**** Trecho para leitura ****
O mérito na redução dos índices
de pobreza no período assinalado
deve ser no mínimo repartido entre governo e famílias, não cabendo exclusivamente às políticas sociais. Estas permanecem aquém
do que é indispensável para que a
redução das desigualdades e da
pobreza avance num ritmo compatível com o passivo acumulado.
No ritmo presente, vamos levar
décadas, e muitas, para zerar o diferencial.
É preciso ressaltar ainda que as
deduções fiscais que beneficiaram
as classes média e alta relativas a
despesas com educação e saúde
(dados do Imposto de Renda de
2004) representaram 45% do gasto com o Bolsa-Família (R$ 5,799
bilhões). Logo, continua-se redistribuindo renda para os menos
pobres e para os mais pobres, embora as necessidades sejam radicalmente distintas.
A estrutura fiscal e tributária
continua regressiva e fortemente
concentradora. Quase tudo que se
faz em matéria de política social se
restringe a transferir renda aos
mais pobres (e menos pobres),
enquanto o investimento social é
inexpressivo e insuficiente para
inverter o quadro de iniqüidades.
O dinheirinho, pouco, que chega às mãos das famílias mais pobres tem que render e muito para
dar conta do que há a pagar para
além do consumo corrente, já que
bens e serviços públicos são escassos e de má qualidade, portanto
reprodutores da desigualdade e
da dualidade social.
****
Tarefa:
Você pode extrair do trecho acima, sobre pobreza e políticas sociais, tudo o que vai desde "O mérito na" até "o passivo acumulado.", copiando sem alterar nenhuma palavra?
**** Material fornecido ****
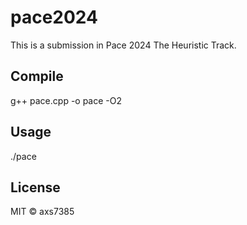 # pace2024

This is a submission in Pace 2024 The Heuristic Track.

## Compile

g++ pace.cpp -o pace -O2

## Usage

./pace

## License

MIT © axs7385
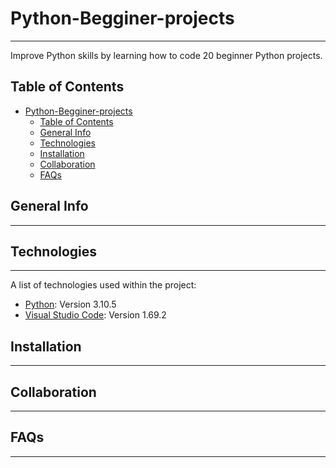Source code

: # Python-Begginer-projects
***
 Improve Python skills by learning how to code 20 beginner Python projects.
## Table of Contents
- [Python-Begginer-projects](#python-begginer-projects)
  - [Table of Contents](#table-of-contents)
  - [General Info](#general-info)
  - [Technologies](#technologies)
  - [Installation](#installation)
  - [Collaboration](#collaboration)
  - [FAQs](#faqs)


## General Info
***

## Technologies
***
A list of technologies used within the project:
* [Python](https://www.python.org/): Version 3.10.5
* [Visual Studio Code](https://code.visualstudio.com/): Version 1.69.2
## Installation
***
## Collaboration
***
## FAQs
***
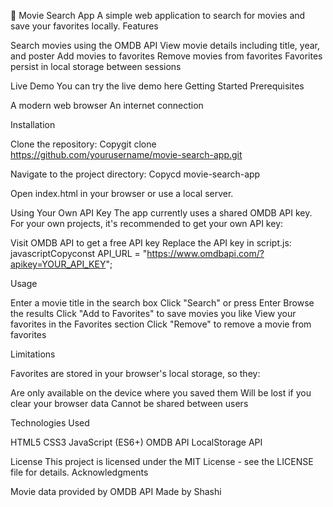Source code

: 🎥 Movie Search App
A simple web application to search for movies and save your favorites locally.
Features

Search movies using the OMDB API
View movie details including title, year, and poster
Add movies to favorites
Remove movies from favorites
Favorites persist in local storage between sessions

Live Demo
You can try the live demo here
Getting Started
Prerequisites

A modern web browser
An internet connection

Installation

Clone the repository:
Copygit clone https://github.com/yourusername/movie-search-app.git

Navigate to the project directory:
Copycd movie-search-app

Open index.html in your browser or use a local server.

Using Your Own API Key
The app currently uses a shared OMDB API key. For your own projects, it's recommended to get your own API key:

Visit OMDB API to get a free API key
Replace the API key in script.js:
javascriptCopyconst API_URL = "https://www.omdbapi.com/?apikey=YOUR_API_KEY";


Usage

Enter a movie title in the search box
Click "Search" or press Enter
Browse the results
Click "Add to Favorites" to save movies you like
View your favorites in the Favorites section
Click "Remove" to remove a movie from favorites

Limitations

Favorites are stored in your browser's local storage, so they:

Are only available on the device where you saved them
Will be lost if you clear your browser data
Cannot be shared between users



Technologies Used

HTML5
CSS3
JavaScript (ES6+)
OMDB API
LocalStorage API

License
This project is licensed under the MIT License - see the LICENSE file for details.
Acknowledgments

Movie data provided by OMDB API
Made by Shashi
****
Resposta:
O mérito na redução dos índices
de pobreza no período assinalado
deve ser no mínimo repartido entre governo e famílias, não cabendo exclusivamente às políticas sociais. Estas permanecem aquém
do que é indispensável para que a
redução das desigualdades e da
pobreza avance num ritmo compatível com o passivo acumulado.